07/04/17 à 13:10 - Mise à jour à 13:44

Google envisage d'ajouter des labels à ses résultats de recherche, ce qui devrait permettre d'identifier plus aisément les fausses informations. L'entreprise technologique espère ainsi que les utilisateurs pourront se faire plus facilement un avis fondé.

Google veut introduire le contrôleur de faits dans les résultats de recherche

© Reuters

Les labels ne seront cependant pas disponibles pour chaque résultat de recherche. Si plusieurs sources tirent des conclusions différentes sur la véracité de certaines nouvelles, il en sera fait également mention. "Les contrôles de faits ne seront pas l'apanage de Google, mais seront affichés, afin que les gens puissent prendre des décisions en meilleure connaissance de cause. Malgré le fait que plusieurs conclusions puissent s'afficher, nous pensons qu'il est encore et toujours utile que les gens comprennent l'importance du consensus à propos d'une revendication spécifique, et disposent d'informations claires à propos des sources qui sont d'accord entre elles", indique Google dans un message de blog. Un algorithme détermine quelles sources seront ajoutées aux résultats de recherche de Google en tant que contrôleurs de faits fiables. Les organisations candidates à jouer le rôle de 'factchecker' (contrôleur de faits) doivent satisfaire à plusieurs règles strictes. La fonction a été déployée dans certains pays en octobre dernier déjà. A présent, Google la rend disponible partout.

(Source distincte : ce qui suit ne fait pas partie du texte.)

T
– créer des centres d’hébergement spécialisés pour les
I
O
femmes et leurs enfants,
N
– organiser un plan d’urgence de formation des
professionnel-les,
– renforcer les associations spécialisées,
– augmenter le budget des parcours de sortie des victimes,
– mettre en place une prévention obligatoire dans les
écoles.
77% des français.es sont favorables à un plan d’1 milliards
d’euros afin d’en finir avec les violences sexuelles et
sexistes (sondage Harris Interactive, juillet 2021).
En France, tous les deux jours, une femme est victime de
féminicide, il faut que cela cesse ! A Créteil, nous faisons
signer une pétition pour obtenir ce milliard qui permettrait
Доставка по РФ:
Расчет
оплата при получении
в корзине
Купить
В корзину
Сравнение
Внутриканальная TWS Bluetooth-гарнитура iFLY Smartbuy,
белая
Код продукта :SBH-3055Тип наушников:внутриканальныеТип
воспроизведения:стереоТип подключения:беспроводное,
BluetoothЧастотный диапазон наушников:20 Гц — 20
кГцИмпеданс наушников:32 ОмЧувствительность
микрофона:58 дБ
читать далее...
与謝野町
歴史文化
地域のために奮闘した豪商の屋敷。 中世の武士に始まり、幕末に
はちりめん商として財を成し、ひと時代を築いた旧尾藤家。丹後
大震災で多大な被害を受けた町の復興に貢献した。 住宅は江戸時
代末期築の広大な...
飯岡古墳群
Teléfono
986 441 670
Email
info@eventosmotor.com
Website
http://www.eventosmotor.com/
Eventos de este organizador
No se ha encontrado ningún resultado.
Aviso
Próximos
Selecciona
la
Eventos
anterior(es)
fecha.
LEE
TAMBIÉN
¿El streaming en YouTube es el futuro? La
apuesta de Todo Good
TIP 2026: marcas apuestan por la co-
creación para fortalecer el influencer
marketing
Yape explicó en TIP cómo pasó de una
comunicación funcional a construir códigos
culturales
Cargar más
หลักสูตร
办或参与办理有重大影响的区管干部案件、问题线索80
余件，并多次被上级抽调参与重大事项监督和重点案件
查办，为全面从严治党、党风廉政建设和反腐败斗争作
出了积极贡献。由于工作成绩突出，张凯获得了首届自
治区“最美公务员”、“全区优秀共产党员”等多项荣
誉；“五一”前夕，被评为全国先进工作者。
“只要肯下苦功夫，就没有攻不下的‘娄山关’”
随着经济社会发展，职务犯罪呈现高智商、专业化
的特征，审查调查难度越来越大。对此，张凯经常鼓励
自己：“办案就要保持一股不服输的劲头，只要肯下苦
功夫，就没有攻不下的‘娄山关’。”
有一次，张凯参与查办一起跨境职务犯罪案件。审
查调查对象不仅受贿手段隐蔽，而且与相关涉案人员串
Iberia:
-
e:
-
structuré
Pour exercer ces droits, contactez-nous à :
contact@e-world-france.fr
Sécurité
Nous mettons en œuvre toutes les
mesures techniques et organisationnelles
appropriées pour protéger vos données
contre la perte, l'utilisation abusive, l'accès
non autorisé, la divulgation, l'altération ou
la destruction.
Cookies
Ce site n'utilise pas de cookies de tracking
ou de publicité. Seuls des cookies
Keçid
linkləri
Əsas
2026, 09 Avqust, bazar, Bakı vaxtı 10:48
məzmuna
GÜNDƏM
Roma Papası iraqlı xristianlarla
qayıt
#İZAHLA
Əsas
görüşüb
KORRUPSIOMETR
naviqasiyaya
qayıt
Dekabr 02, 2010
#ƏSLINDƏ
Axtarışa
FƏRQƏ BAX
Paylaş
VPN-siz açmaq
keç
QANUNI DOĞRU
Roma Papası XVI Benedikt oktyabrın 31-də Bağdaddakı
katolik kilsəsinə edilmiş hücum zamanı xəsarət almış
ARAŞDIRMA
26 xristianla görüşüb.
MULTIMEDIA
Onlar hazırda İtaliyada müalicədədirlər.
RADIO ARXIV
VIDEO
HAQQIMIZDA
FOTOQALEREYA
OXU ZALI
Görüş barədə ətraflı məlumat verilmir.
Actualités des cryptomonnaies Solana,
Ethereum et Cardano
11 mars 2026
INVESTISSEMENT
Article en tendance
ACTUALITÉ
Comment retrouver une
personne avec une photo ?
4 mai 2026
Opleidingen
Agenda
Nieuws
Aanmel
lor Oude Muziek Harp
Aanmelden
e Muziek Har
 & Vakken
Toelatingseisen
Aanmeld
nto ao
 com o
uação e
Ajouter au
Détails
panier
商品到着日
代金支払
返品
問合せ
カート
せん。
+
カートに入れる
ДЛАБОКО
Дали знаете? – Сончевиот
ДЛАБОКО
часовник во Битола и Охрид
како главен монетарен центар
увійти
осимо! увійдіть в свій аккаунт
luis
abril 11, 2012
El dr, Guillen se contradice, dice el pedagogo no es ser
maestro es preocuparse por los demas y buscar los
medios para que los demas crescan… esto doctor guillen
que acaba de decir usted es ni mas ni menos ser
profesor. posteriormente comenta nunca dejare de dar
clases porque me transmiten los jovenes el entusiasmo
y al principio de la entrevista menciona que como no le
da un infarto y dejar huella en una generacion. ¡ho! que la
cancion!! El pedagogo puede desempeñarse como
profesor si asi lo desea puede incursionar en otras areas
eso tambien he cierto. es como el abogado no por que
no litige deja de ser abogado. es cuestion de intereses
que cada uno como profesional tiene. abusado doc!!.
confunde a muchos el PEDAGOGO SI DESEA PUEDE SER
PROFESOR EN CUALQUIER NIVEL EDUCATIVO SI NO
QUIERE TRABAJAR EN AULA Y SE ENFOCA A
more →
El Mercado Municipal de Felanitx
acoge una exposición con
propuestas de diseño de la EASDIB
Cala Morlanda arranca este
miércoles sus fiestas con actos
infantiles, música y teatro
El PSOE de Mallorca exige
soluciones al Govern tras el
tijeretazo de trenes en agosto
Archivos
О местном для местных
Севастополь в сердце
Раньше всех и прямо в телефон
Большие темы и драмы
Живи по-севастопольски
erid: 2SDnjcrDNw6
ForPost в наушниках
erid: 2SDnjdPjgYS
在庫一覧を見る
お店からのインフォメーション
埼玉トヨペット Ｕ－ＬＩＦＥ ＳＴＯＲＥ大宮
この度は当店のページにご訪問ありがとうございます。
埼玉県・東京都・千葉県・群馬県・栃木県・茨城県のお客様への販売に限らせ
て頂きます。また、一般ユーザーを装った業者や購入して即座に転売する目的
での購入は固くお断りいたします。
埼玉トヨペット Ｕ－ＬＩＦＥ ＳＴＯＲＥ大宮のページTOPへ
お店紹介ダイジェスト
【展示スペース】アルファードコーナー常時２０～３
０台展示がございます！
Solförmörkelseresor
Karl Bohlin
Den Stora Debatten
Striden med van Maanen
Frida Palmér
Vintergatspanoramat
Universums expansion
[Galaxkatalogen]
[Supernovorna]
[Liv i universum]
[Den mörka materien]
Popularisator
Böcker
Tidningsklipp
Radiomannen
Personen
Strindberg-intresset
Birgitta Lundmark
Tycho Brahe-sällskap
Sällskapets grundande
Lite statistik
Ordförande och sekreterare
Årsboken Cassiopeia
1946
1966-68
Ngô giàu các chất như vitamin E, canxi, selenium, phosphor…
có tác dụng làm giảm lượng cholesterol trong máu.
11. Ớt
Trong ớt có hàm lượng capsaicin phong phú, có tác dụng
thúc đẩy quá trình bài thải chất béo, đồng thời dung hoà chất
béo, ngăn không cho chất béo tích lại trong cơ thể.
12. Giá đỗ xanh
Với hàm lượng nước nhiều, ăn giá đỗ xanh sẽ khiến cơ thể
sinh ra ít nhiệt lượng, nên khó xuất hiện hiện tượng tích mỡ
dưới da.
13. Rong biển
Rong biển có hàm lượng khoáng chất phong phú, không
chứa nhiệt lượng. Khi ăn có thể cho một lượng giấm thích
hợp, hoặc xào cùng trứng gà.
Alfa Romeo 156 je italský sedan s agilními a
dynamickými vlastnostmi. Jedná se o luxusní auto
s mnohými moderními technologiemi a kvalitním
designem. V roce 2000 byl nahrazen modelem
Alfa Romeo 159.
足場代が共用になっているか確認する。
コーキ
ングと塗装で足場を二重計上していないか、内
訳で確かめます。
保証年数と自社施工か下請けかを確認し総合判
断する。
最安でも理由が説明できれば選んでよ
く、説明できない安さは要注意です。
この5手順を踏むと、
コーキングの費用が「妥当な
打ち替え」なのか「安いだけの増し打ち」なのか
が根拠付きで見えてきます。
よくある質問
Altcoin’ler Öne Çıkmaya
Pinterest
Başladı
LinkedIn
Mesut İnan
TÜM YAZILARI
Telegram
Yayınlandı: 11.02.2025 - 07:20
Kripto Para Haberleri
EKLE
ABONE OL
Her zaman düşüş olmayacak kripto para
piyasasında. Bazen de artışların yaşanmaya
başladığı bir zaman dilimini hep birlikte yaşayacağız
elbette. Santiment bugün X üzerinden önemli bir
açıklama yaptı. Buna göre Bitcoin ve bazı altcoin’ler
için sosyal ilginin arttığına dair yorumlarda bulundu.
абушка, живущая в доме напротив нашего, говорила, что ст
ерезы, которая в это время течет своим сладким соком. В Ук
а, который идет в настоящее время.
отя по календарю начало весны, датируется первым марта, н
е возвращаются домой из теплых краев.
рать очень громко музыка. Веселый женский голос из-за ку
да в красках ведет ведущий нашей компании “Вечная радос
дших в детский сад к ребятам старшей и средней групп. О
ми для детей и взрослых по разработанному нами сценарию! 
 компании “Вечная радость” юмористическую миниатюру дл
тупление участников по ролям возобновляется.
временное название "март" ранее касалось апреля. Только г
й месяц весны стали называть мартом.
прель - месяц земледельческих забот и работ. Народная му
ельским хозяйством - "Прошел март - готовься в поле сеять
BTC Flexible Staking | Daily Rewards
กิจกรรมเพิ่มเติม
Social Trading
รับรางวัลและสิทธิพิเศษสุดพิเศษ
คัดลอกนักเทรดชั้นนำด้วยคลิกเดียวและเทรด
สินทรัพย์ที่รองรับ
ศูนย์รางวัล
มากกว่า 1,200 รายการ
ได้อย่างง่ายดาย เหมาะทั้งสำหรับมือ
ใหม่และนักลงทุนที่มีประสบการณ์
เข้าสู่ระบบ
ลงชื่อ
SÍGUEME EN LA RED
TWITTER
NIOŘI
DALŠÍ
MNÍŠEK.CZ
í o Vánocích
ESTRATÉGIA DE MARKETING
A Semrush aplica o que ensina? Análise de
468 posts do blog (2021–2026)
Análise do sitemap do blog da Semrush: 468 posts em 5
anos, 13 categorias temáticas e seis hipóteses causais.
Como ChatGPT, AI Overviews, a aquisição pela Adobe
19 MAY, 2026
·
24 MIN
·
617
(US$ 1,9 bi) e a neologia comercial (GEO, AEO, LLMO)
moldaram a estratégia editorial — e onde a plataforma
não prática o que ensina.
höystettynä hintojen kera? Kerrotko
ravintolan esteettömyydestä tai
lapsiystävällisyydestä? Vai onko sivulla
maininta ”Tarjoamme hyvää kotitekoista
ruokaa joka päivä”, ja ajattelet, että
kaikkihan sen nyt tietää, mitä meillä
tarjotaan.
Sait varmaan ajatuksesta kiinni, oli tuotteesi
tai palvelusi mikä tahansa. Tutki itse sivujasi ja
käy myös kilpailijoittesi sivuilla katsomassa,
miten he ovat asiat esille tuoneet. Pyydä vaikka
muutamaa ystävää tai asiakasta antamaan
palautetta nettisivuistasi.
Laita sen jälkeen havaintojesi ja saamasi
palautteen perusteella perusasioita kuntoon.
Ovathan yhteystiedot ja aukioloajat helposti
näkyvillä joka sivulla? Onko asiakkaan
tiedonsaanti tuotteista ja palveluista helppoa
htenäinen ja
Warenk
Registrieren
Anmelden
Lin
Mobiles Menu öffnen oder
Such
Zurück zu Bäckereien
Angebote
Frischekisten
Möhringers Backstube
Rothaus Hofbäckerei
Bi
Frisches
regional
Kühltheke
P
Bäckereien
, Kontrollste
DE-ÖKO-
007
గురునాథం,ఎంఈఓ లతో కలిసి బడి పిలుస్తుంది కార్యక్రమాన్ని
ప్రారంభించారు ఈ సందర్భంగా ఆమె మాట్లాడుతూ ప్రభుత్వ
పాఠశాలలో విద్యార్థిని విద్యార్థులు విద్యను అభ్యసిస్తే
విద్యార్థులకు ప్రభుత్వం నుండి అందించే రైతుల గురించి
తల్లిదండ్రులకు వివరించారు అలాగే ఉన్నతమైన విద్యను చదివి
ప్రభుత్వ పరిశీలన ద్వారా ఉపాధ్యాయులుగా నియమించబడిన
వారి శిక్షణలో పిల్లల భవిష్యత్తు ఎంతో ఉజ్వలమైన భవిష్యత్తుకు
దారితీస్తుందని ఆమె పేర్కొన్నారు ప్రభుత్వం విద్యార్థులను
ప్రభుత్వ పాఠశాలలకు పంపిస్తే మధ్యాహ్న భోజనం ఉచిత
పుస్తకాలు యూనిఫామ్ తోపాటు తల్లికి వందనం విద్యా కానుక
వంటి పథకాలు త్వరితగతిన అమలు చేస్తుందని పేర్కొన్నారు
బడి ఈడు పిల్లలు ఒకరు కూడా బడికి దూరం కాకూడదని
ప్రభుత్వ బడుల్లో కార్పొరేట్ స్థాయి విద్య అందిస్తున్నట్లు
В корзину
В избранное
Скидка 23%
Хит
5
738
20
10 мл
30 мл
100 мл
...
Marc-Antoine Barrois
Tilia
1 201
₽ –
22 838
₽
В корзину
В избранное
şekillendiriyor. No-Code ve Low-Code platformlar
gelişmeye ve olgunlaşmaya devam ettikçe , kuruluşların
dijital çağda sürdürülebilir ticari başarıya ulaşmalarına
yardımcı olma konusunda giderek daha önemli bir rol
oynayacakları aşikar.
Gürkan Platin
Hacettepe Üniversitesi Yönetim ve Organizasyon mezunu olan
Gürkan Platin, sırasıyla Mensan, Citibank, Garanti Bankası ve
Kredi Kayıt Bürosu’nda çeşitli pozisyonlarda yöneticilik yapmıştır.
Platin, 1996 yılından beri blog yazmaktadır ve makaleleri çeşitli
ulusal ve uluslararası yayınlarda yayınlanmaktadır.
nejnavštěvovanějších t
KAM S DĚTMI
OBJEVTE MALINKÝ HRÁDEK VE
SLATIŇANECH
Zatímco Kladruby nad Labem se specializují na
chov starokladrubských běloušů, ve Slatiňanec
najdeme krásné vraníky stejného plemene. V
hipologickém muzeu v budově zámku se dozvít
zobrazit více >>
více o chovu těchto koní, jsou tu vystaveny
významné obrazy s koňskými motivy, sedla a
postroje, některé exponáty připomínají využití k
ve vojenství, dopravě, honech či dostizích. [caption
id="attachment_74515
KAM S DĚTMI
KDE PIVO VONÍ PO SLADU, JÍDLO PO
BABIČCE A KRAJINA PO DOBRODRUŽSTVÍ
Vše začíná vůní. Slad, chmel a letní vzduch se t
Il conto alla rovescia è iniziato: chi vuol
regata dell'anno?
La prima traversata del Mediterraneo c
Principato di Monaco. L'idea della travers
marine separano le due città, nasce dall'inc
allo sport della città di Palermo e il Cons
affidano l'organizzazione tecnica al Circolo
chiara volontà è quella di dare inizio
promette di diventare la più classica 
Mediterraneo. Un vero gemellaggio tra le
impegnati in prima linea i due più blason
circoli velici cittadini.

Les entreprises technologiques sont toujours davantage sous pression, afin de prendre des mesures contre la désinformation et les contenus indésirables. Récemment encore, le gouvernement allemand a approuvé une proposition de loi, prévoyant des amendes jusqu'à cinquante millions d'euros au cas où des réseaux sociaux ne prendraient pas les mesures qui s'imposent en vue de supprimer en temps voulu les messages propagateurs de haine.

Lors des élections présidentielles américaines de l'année dernière, Facebook, surtout, fut nettement montrée du doigt par le grand public. Les opposants du nouveau président Trump brandirent l'argument, selon lequel des infos factices sur le réseau social avaient aidé celui-ci à remporter la victoire. L'entreprise tente depuis lors de lutter contre les fausses nouvelles en mentionnant clairement que la source du contenu n'est pas sûre.